MATERIAL FOR THIS EXERCISE
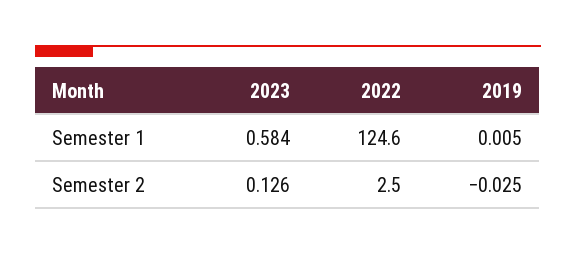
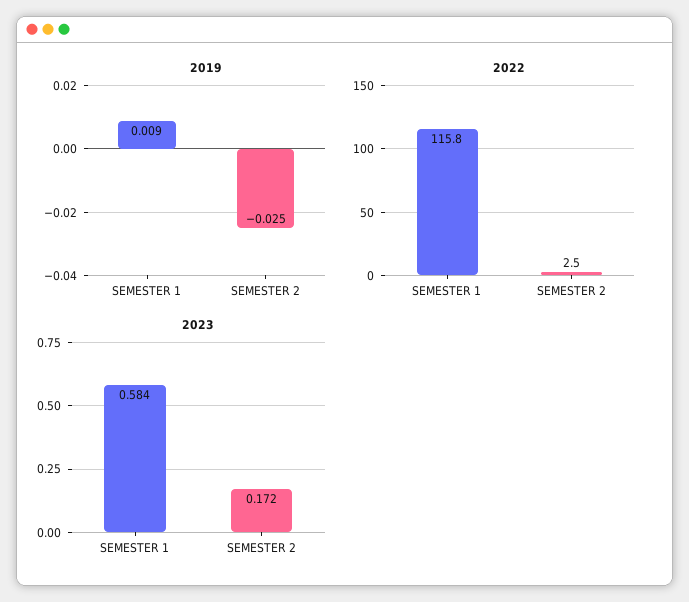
  {
    "2023": {
      "Semester 1": 0.584,
-     "Semester 2": 0.126
+     "Semester 2": 0.172
    },
    "2022": {
-     "Semester 1": 124.6,
+     "Semester 1": 115.8,
      "Semester 2": 2.5
    },
    "2019": {
-     "Semester 1": 0.005,
+     "Semester 1": 0.009,
      "Semester 2": -0.025
    }
  }

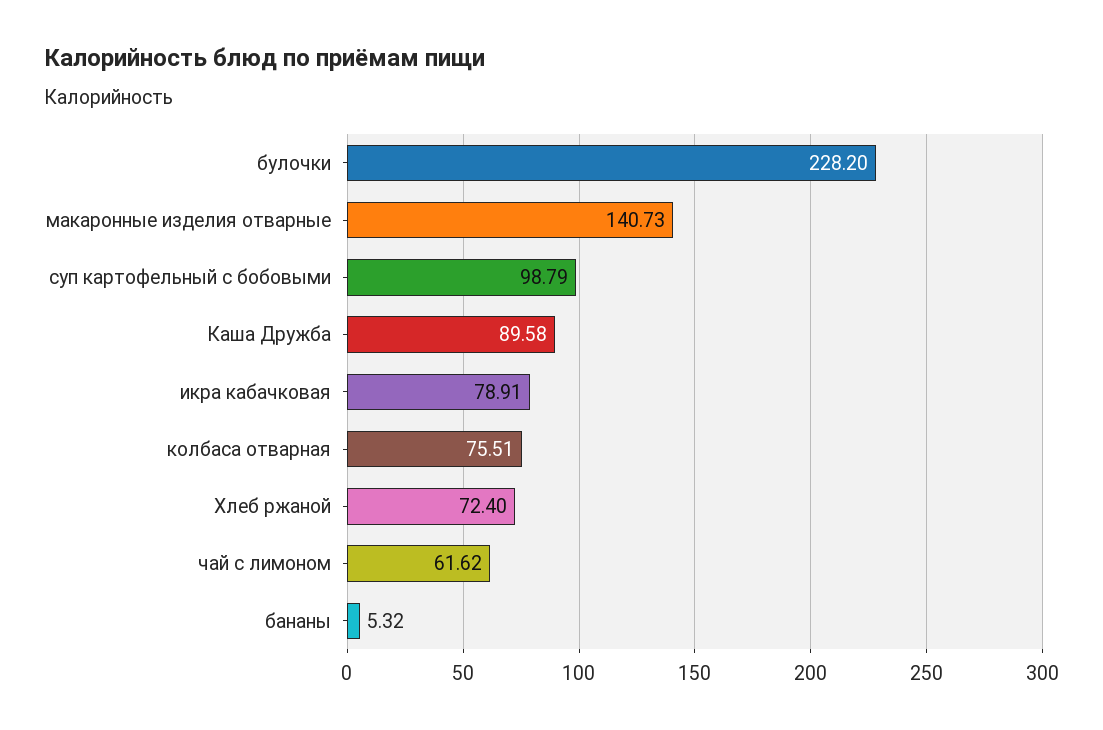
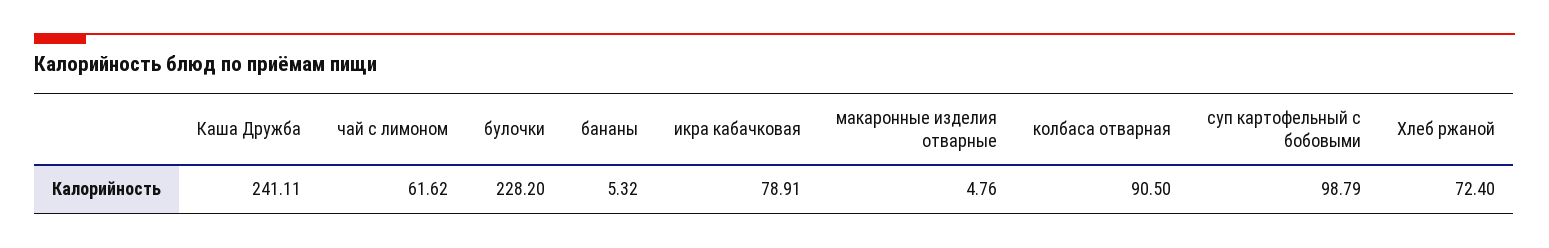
  {
    "булочки": 228.2,
-   "макаронные изделия отварные": 140.73,
+   "макаронные изделия отварные": 4.76,
    "суп картофельный с бобовыми": 98.79,
-   "Каша Дружба": 89.58,
+   "Каша Дружба": 241.11,
    "икра кабачковая": 78.91,
-   "колбаса отварная": 75.51,
+   "колбаса отварная": 90.5,
    "Хлеб ржаной": 72.4,
    "чай с лимоном": 61.62,
    "бананы": 5.32
  }

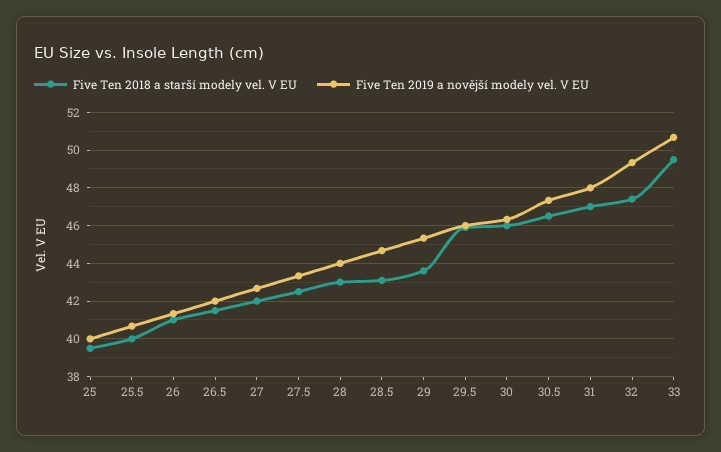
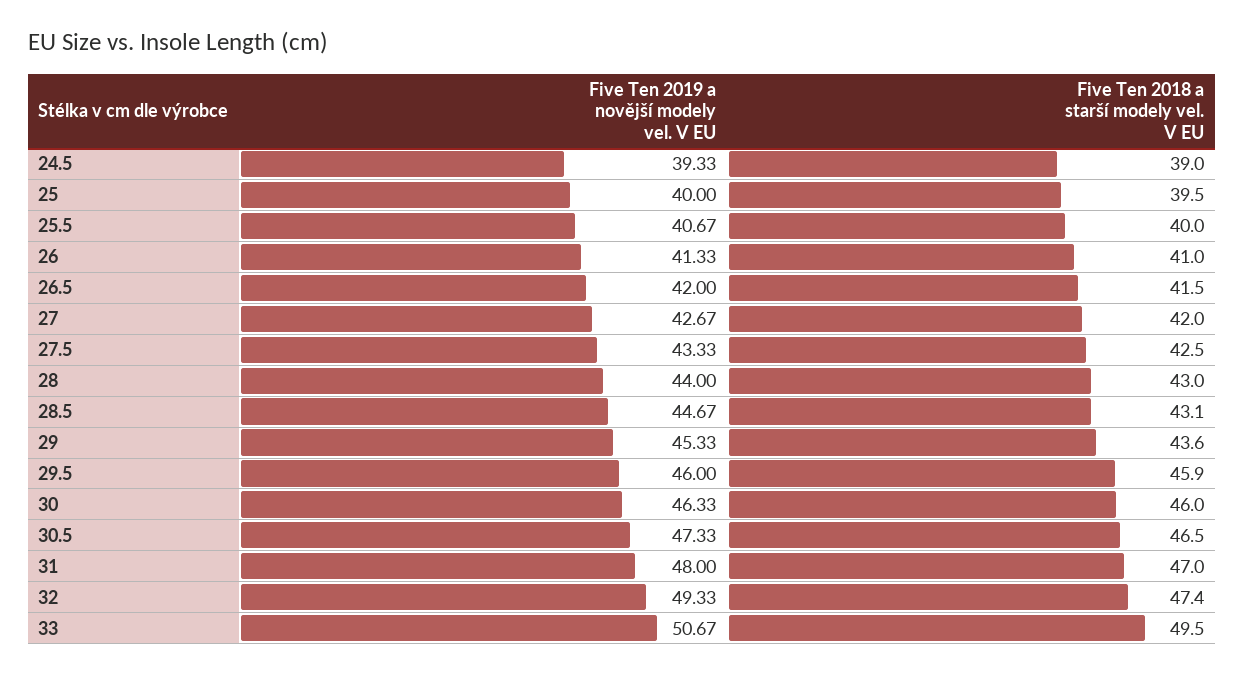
  {
    "Five Ten 2018 a starší modely vel. V EU": {
      "25": 39.5,
      "25.5": 40,
      "26": 41,
      "26.5": 41.5,
      "27": 42,
      "27.5": 42.5,
      "28": 43,
      "28.5": 43.1,
      "29": 43.6,
      "29.5": 45.9,
      "30": 46,
      "30.5": 46.5,
      "31": 47,
      "32": 47.4,
-     "33": 49.5
+     "33": 49.5,
+     "24.5": 39
    },
    "Five Ten 2019 a novější modely vel. V EU": {
      "25": 40,
      "25.5": 40.67,
      "26": 41.33,
      "26.5": 42,
      "27": 42.67,
      "27.5": 43.33,
      "28": 44,
      "28.5": 44.67,
      "29": 45.33,
      "29.5": 46,
      "30": 46.33,
      "30.5": 47.33,
      "31": 48,
      "32": 49.33,
-     "33": 50.67
+     "33": 50.67,
+     "24.5": 39.33
    }
  }

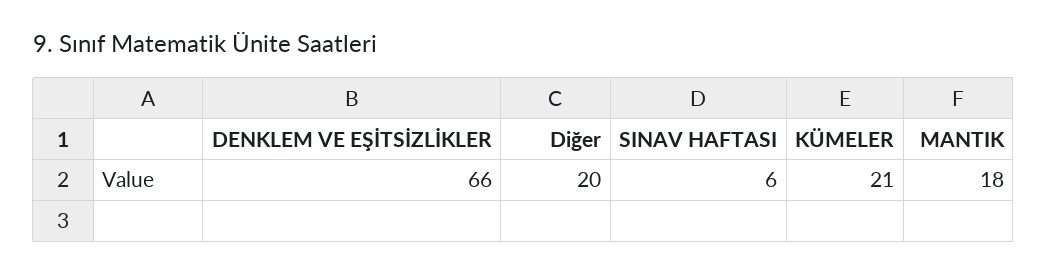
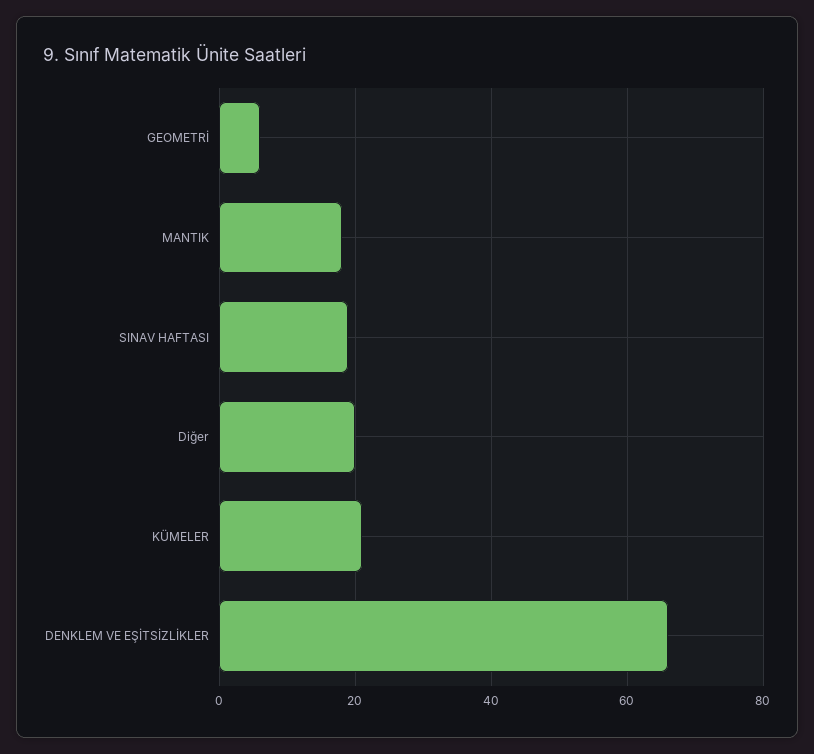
  {
    "DENKLEM VE EŞİTSİZLİKLER": 66,
    "Diğer": 20,
-   "SINAV HAFTASI": 6,
+   "SINAV HAFTASI": 20,
    "KÜMELER": 21,
-   "MANTIK": 18
+   "MANTIK": 18,
+   "GEOMETRİ": 5
  }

WORK REQUEST
Set down the data above exactly as written. Omit the pictures.

THE COMPLETED TASK
  {
    "2023": {
      "Semester 1": 0.584,
-     "Semester 2": 0.126
+     "Semester 2": 0.172
    },
    "2022": {
-     "Semester 1": 124.6,
+     "Semester 1": 115.8,
      "Semester 2": 2.5
    },
    "2019": {
-     "Semester 1": 0.005,
+     "Semester 1": 0.009,
      "Semester 2": -0.025
    }
  }

  {
    "булочки": 228.2,
-   "макаронные изделия отварные": 140.73,
+   "макаронные изделия отварные": 4.76,
    "суп картофельный с бобовыми": 98.79,
-   "Каша Дружба": 89.58,
+   "Каша Дружба": 241.11,
    "икра кабачковая": 78.91,
-   "колбаса отварная": 75.51,
+   "колбаса отварная": 90.5,
    "Хлеб ржаной": 72.4,
    "чай с лимоном": 61.62,
    "бананы": 5.32
  }

  {
    "Five Ten 2018 a starší modely vel. V EU": {
      "25": 39.5,
      "25.5": 40,
      "26": 41,
      "26.5": 41.5,
      "27": 42,
      "27.5": 42.5,
      "28": 43,
      "28.5": 43.1,
      "29": 43.6,
      "29.5": 45.9,
      "30": 46,
      "30.5": 46.5,
      "31": 47,
      "32": 47.4,
-     "33": 49.5
+     "33": 49.5,
+     "24.5": 39
    },
    "Five Ten 2019 a novější modely vel. V EU": {
      "25": 40,
      "25.5": 40.67,
      "26": 41.33,
      "26.5": 42,
      "27": 42.67,
      "27.5": 43.33,
      "28": 44,
      "28.5": 44.67,
      "29": 45.33,
      "29.5": 46,
      "30": 46.33,
      "30.5": 47.33,
      "31": 48,
      "32": 49.33,
-     "33": 50.67
+     "33": 50.67,
+     "24.5": 39.33
    }
  }

  {
    "DENKLEM VE EŞİTSİZLİKLER": 66,
    "Diğer": 20,
-   "SINAV HAFTASI": 6,
+   "SINAV HAFTASI": 20,
    "KÜMELER": 21,
-   "MANTIK": 18
+   "MANTIK": 18,
+   "GEOMETRİ": 5
  }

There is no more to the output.